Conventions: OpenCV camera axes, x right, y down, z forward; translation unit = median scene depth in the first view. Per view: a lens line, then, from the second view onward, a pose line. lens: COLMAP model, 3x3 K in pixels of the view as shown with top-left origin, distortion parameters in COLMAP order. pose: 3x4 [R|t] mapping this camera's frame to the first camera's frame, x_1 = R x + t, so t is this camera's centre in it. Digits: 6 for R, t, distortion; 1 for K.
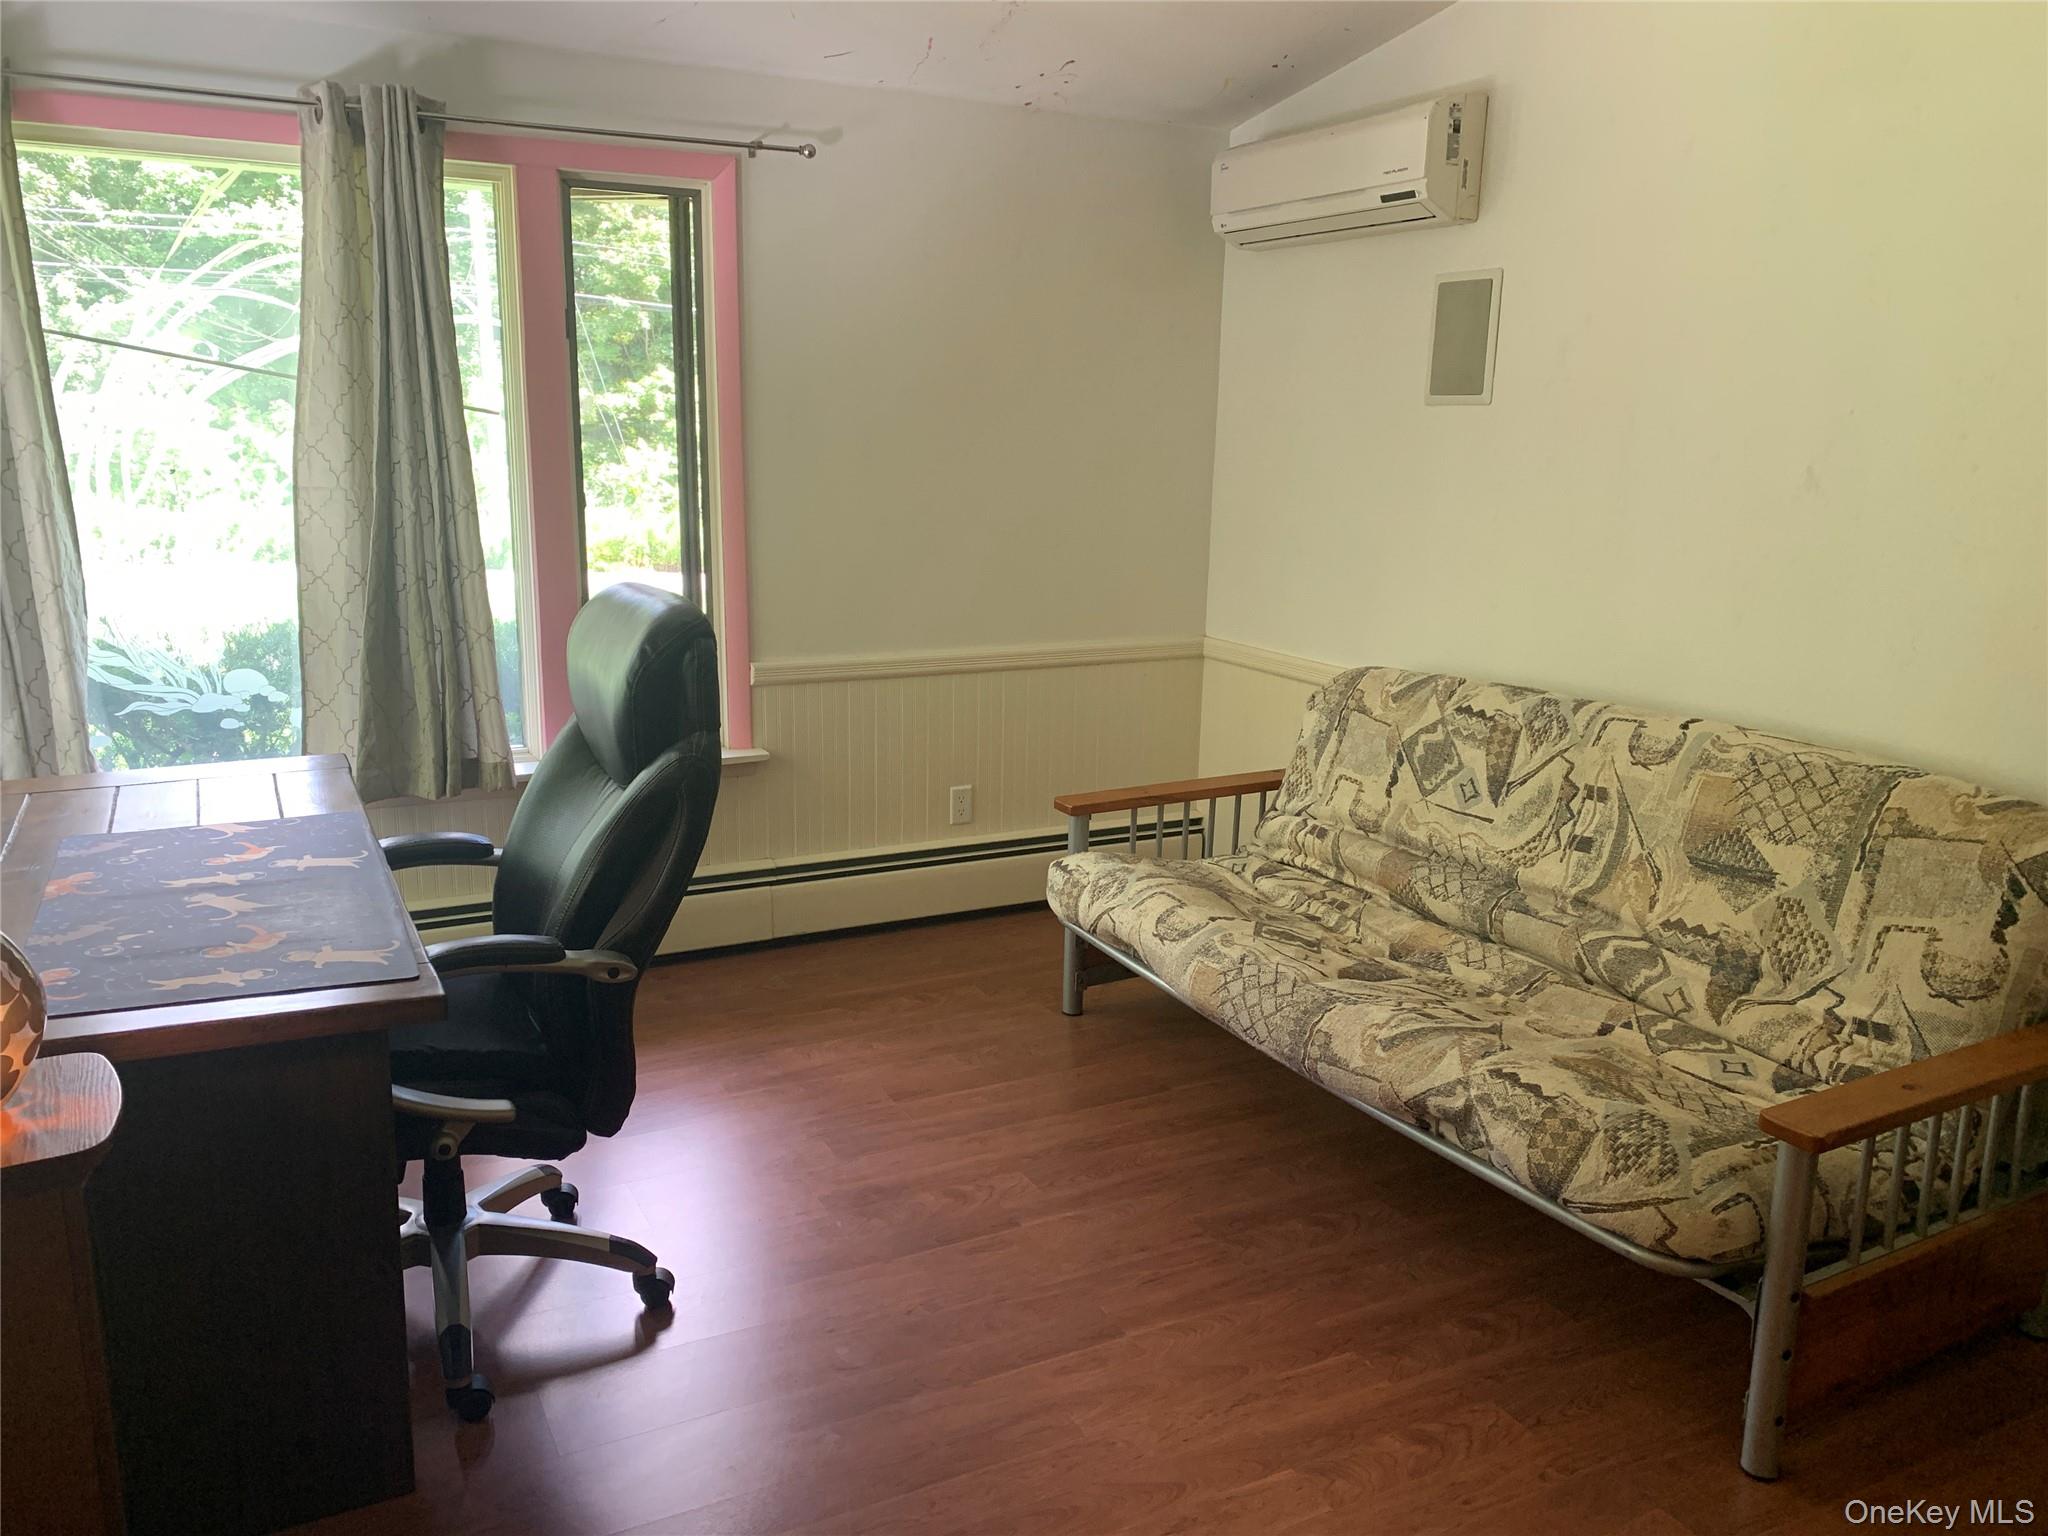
lens RADIAL K [[1560.6, 0, 1021.2], [0, 1560.6, 781.3], [0, 0, 1]] dist [0.036623, -0.041746]
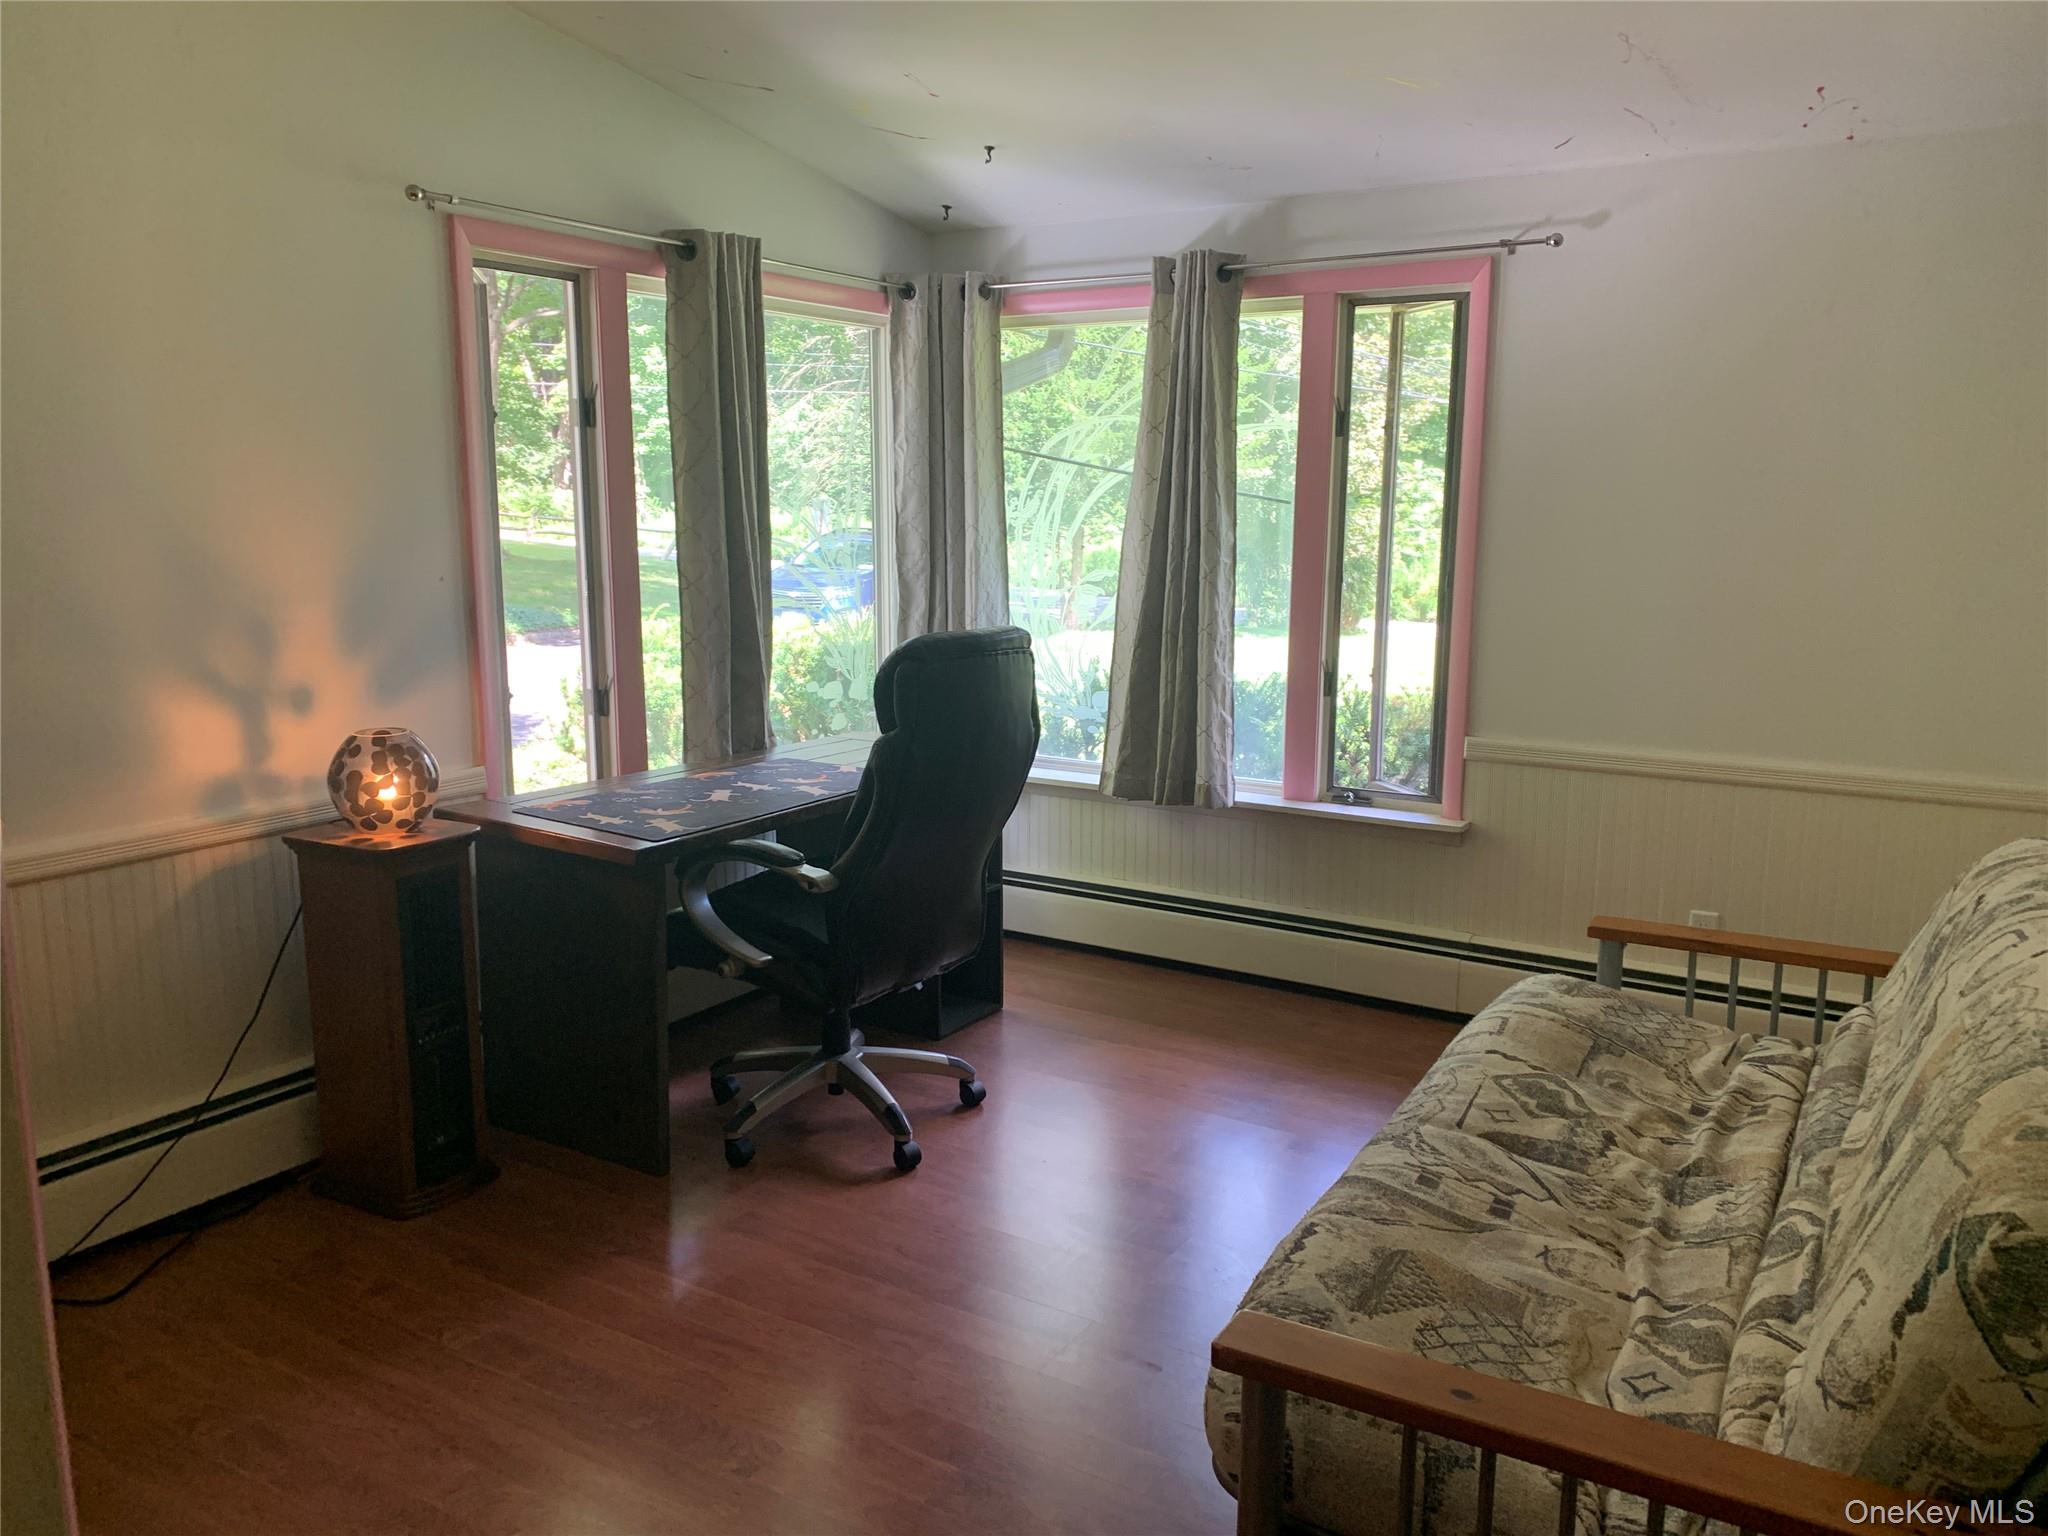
lens RADIAL K [[1560.6, 0, 1025.5], [0, 1560.6, 761.2], [0, 0, 1]] dist [0.036623, -0.041746]
pose [[0.515523, 0.129178, -0.847083, 0.632606], [-0.188020, 0.981532, 0.035255, -0.049019], [0.835993, 0.141094, 0.530290, 0.247664]]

......

Brief: Copy out the data exactly and keep the pictures out.

Output:
Conventions: OpenCV camera axes, x right, y down, z forward; translation unit = median scene depth in the first view. Per view: a lens line, then, from the second view onward, a pose line. lens: COLMAP model, 3x3 K in pixels of the view as shown with top-left origin, distortion parameters in COLMAP order. pose: 3x4 [R|t] mapping this camera's frame to the first camera's frame, x_1 = R x + t, so t is this camera's centre in it. Digits: 6 for R, t, distortion; 1 for K.
lens RADIAL K [[1560.6, 0, 1021.2], [0, 1560.6, 781.3], [0, 0, 1]] dist [0.036623, -0.041746]
lens RADIAL K [[1560.6, 0, 1025.5], [0, 1560.6, 761.2], [0, 0, 1]] dist [0.036623, -0.041746]
pose [[0.515523, 0.129178, -0.847083, 0.632606], [-0.188020, 0.981532, 0.035255, -0.049019], [0.835993, 0.141094, 0.530290, 0.247664]]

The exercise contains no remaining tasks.